Can a Strong Holiday Forecast Bring Good Returns for this Industry?
27 Nov, 2019By: Mary Helen Sprecher
The economic forecast for the holiday season is good, with the National Retail Federation predicting a record-high amount of spending in the U.S.In fact, the current forecast shows an increase of about 4 percent over that of last year, with total spending expected to reach more than $727 billion. In fact, an estimated 165.3 million peopleare likely to shop throughout the five-day holiday blitz between Thanksgiving Day through Cyber Monday.
And part of their spending will come in the form of sports – including not just apparel but tickets to events (including out-of-town competitions requiring travel).
Harnessing the power of the holidays for sports events isn’t anything news. With schools closing for approximately two weeks bracketing the holiday season, youth tournaments have proliferated in basketball and football. But by far, the most well-attended events held across the U.S. are 5Ks, fun runs and walks.
The weekend before Christmas is traditionally a gold mine for retailers – however, it’s not quite as big for this side of the industry. Savvy event directors know people are tapped out, financially as the month stretches on, and are unlikely to be enthusiastic about the prospect of committing money to something personal. In fact, later in the month, the number of 5Ks and other fun runs drops off sharply, according to Running In The USA. And many people are just plain uninspired to exercise. They’ll start up the first of the year; hence the popularity of New Year’s Resolution runs, walks, tennis blitzes and more. (Those first few weekends are also great times for recruiting new participants.)
And it’s obviously working; these statistics bear it out:
4,000-plus: Number of foot races listed on Running In The USAthat are scheduled between the last weekend in November and the weekend after Christmas (and before New Year’s), as of press time. Many use terms like Jingle Bell, St. Nick, Santa, Holiday and Mistletoe.
There is an enormous drop-off in events toward the end of the month, but they pick up starting starting on and around New Year’s Eve and have names that use the words, Resolution, New Year and New Start.
60: Percentage of U.S. shoppers who spend money on themselves during past holidays (including purchases of sporting goods), according to the National Retail Federation
19: Percentage of gifts to others that are sports-related (including sporting goods and tickets to sports events), according to the NRF.
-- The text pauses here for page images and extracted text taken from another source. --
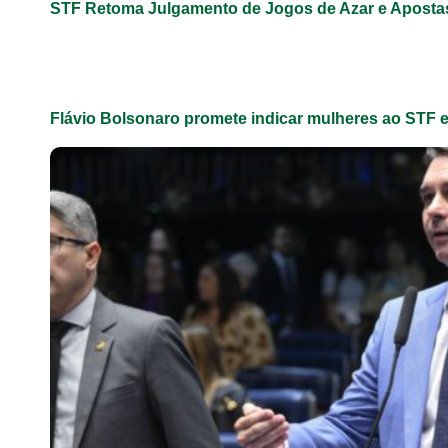
STF Retoma Julgamento de Jogos de Azar e Apost
Flávio Bolsonaro promete indicar mulheres ao STF 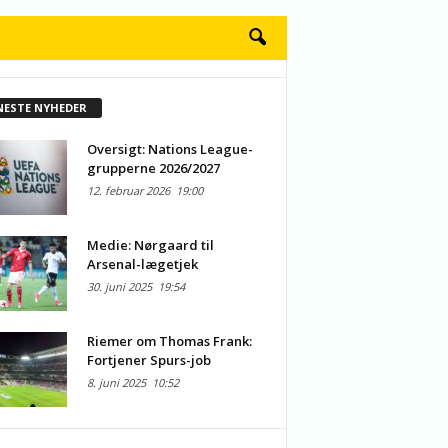
NESTE NYHEDER
Oversigt: Nations League-
grupperne 2026/2027
12. februar 2026
19:00
Medie: Nørgaard til
Arsenal-lægetjek
30. juni 2025
19:54
Riemer om Thomas Frank:
Fortjener Spurs-job
8. juni 2025
10:52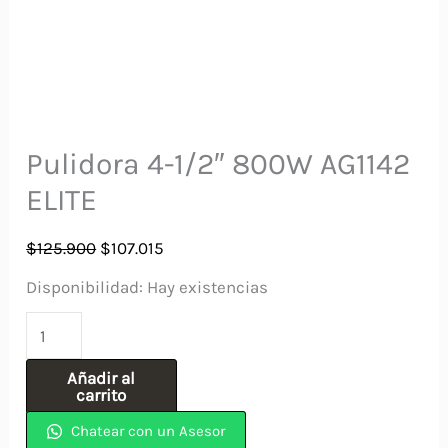
Pulidora 4-1/2″ 800W AG1142
ELITE
El
El
$
125.900
$
107.015
precio
precio
Disponibilidad:
Hay existencias
original
actual
Pulidora
era:
es:
4-
$125.900.
$107.015.
Añadir al
1/2"
carrito
800W
Chatear con un Asesor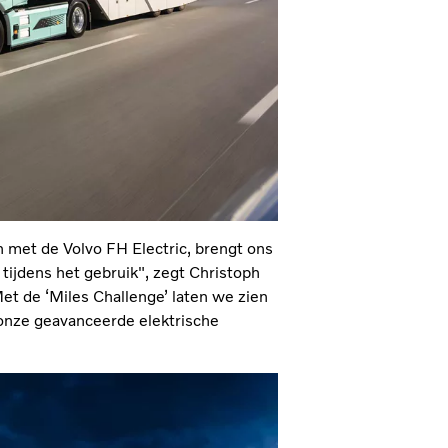
 met de Volvo FH Electric, brengt ons
tijdens het gebruik", zegt Christoph
Met de ‘Miles Challenge’ laten we zien
 onze geavanceerde elektrische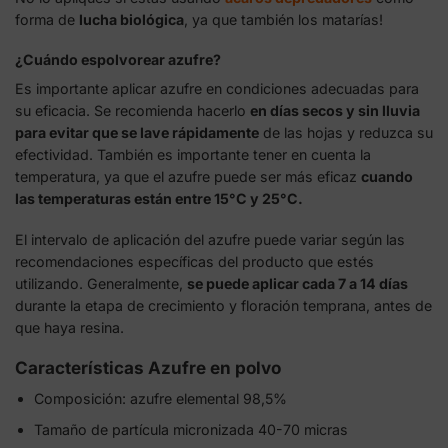
forma de
lucha biológica
, ya que también los matarías!
¿Cuándo espolvorear azufre?
Es importante aplicar azufre en condiciones adecuadas para
su eficacia. Se recomienda hacerlo
en días secos y sin lluvia
para evitar que se lave rápidamente
de las hojas y reduzca su
efectividad. También es importante tener en cuenta la
temperatura, ya que el azufre puede ser más eficaz
cuando
las temperaturas están entre 15°C y 25°C.
El intervalo de aplicación del azufre puede variar según las
recomendaciones específicas del producto que estés
utilizando. Generalmente,
se puede aplicar cada 7 a 14 días
durante la etapa de crecimiento y floración temprana, antes de
que haya resina.
Características Azufre en polvo
Composición: azufre elemental 98,5%
Tamaño de partícula micronizada 40-70 micras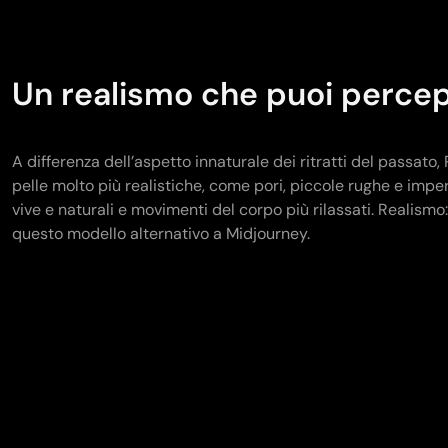
Un realismo che puoi percep
A differenza dell’aspetto innaturale dei ritratti del passato
pelle molto più realistiche, come pori, piccole rughe e imperf
vive e naturali e movimenti del corpo più rilassati. Realismo
questo modello alternativo a Midjourney.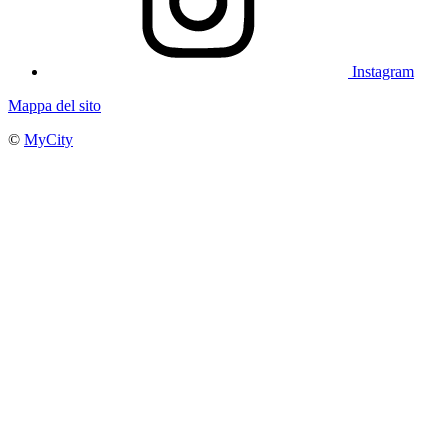
Instagram
Mappa del sito
©
MyCity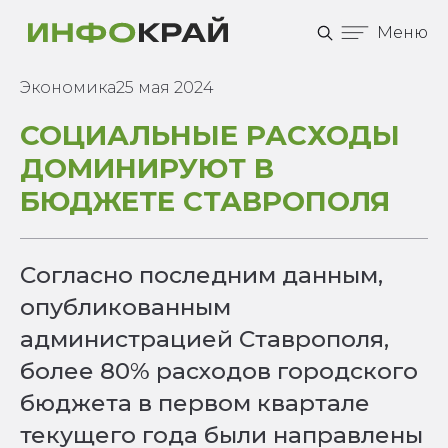
Меню
Экономика
25 мая 2024
СОЦИАЛЬНЫЕ РАСХОДЫ
ДОМИНИРУЮТ В
БЮДЖЕТЕ СТАВРОПОЛЯ
Согласно последним данным,
опубликованным
администрацией Ставрополя,
более 80% расходов городского
бюджета в первом квартале
текущего года были направлены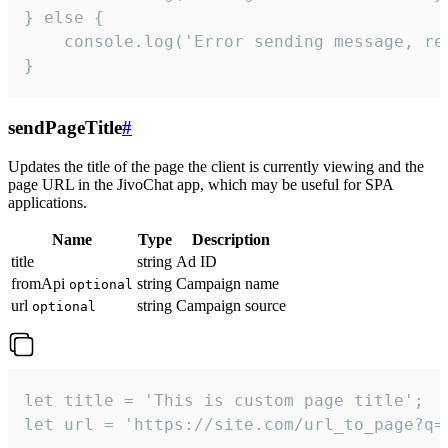
} else {

    console.log('Error sending message, rea
}
sendPageTitle
#
Updates the title of the page the client is currently viewing and the
page URL in the JivoChat app, which may be useful for SPA
applications.
Name
Type
Description
title
string
Ad ID
fromApi
string
Campaign name
optional
url
string
Campaign source
optional
let title = 'This is custom page title';

let url = 'https://site.com/url_to_page?q=p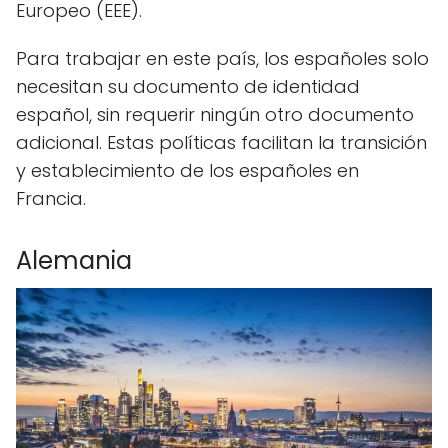
Europeo (EEE).
Para trabajar en este país, los españoles solo
necesitan su documento de identidad
español, sin requerir ningún otro documento
adicional. Estas políticas facilitan la transición
y establecimiento de los españoles en
Francia.
Alemania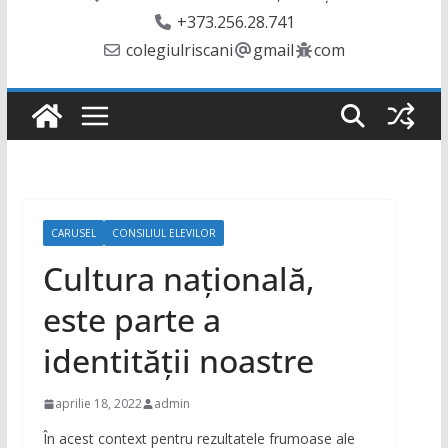
+373.256.28.741
colegiulriscani
gmail
com
CARUSEL
CONSILIUL ELEVILOR
Cultura națională,
este parte a
identității noastre
aprilie 18, 2022
admin
În acest context pentru rezultatele frumoase ale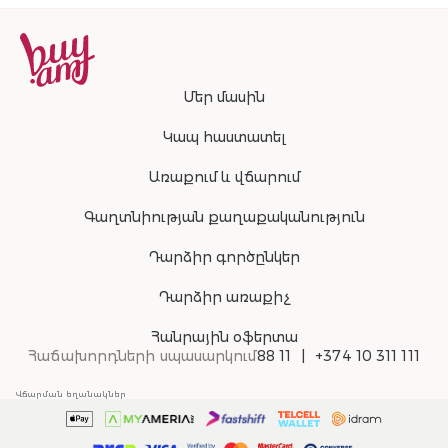
Մեր մասին
Կապ հաստատել
Առաքում և վճարում
Գաղտնիության քաղաքականություն
Դարձիր գործընկեր
Դարձիր առաքիչ
Հանրային օֆերտա
Հաճախորդների սպասարկում
88 11
+374 10 311 111
Վճարման եղանակներ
So what actually works to bring in people? Here are a few hints:
- Form partnerships with local sporting goods stores (independent running shoe stores or tennis pro shops, for example) and hold pre-event activities in order to satisfy the ‘shop local’ crowd.
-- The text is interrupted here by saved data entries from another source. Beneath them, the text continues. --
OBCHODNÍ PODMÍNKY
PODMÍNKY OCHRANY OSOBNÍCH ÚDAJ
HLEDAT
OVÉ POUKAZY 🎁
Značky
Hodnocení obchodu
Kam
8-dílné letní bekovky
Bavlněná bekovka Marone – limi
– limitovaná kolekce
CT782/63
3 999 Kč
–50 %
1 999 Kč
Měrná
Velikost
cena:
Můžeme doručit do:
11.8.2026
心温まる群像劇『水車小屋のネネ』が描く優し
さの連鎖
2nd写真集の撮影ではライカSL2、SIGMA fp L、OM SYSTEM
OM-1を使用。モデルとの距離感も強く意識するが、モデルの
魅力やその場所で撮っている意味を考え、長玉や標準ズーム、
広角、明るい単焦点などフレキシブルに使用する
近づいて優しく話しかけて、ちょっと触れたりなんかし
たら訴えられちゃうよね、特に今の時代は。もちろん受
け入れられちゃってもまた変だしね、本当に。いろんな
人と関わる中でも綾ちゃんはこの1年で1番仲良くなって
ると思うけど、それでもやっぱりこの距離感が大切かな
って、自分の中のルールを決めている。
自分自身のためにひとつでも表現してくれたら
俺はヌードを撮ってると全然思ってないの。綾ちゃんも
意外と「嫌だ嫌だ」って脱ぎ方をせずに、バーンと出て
- Play on the bucket-list image: market events as a milestone, a girls’ weekend away, a man-cation (or for kids, an event adjacent to a theme park could be attractive as a gift)
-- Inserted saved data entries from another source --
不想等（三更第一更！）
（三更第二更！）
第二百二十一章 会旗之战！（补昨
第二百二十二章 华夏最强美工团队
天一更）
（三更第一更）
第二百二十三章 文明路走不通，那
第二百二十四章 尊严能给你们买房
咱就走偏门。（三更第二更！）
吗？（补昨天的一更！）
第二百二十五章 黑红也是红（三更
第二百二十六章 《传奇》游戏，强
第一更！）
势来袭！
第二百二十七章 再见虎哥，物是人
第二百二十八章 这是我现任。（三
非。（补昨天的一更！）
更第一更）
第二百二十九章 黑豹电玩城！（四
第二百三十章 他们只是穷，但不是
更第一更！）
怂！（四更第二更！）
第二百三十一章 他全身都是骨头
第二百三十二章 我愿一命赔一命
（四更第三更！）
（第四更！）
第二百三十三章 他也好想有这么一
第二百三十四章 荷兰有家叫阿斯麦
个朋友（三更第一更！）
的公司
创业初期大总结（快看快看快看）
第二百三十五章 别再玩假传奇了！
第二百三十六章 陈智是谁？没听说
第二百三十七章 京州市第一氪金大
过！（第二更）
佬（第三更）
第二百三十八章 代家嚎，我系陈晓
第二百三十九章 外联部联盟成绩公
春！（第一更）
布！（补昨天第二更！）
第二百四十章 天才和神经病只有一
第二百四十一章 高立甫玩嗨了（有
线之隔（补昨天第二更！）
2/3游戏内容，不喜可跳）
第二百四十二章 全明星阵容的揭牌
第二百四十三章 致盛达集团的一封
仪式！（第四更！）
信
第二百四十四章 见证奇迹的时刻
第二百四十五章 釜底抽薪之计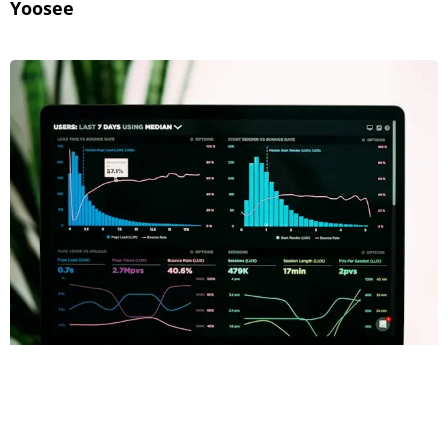
Yoosee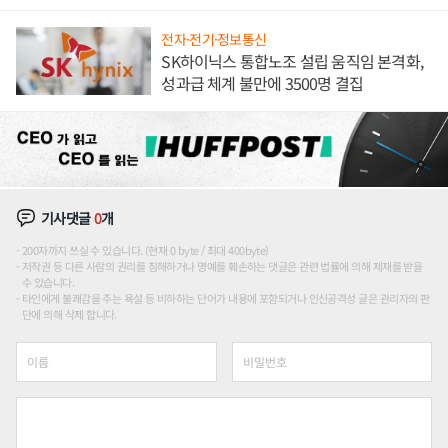
전자·전기·정보통신
SK하이닉스 통합노조 설립 움직임 본격화,
성과급 체계 불만에 3500명 결집
기사댓글
0
개
200자까지 쓰실 수 있습니다. (현재 0 byte / 최대 400byte)
저작권 등 다른 사람의 권리를 침해하거나 명예를 훼손하는 댓글은 관련 법률에 의해 제재를 받을
수 있습니다.
타인에게 불쾌감을 주는 욕설 등 비하하는 단어가 내용에 포함되거나 인신공격성 글은 관리자의 판
단에 의해 삭제 합니다.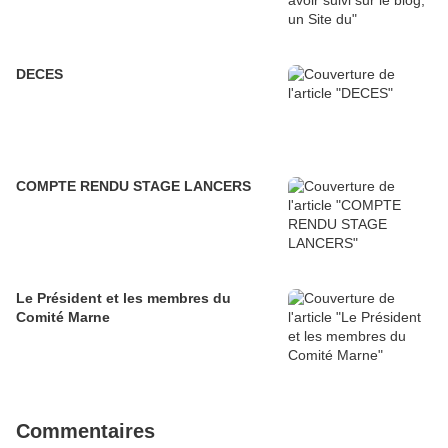
DECES
COMPTE RENDU STAGE LANCERS
Le Président et les membres du
Comité Marne
Commentaires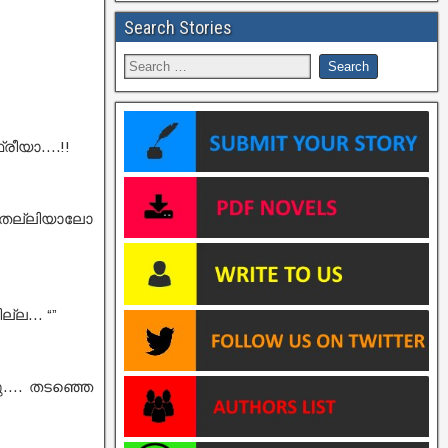
Search Stories
്രീയാ….!!
് തല്ലിയാലോ
ല്ല… “”
ഞു…. തടഞ്ഞെ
- For events on or after the first of the year, get the New Year’s Resolution crowd excited in participating in something that welcomes beginners (or even offers a special category for them)
- Stay away from dates late in the month of December since more people are overcommitted, less moneyed and undermotivated
Properly presented, an event can be the most wonderful time of the year. Just like Santa, make a list and check it twice to make sure you’re doing all you can to promote it.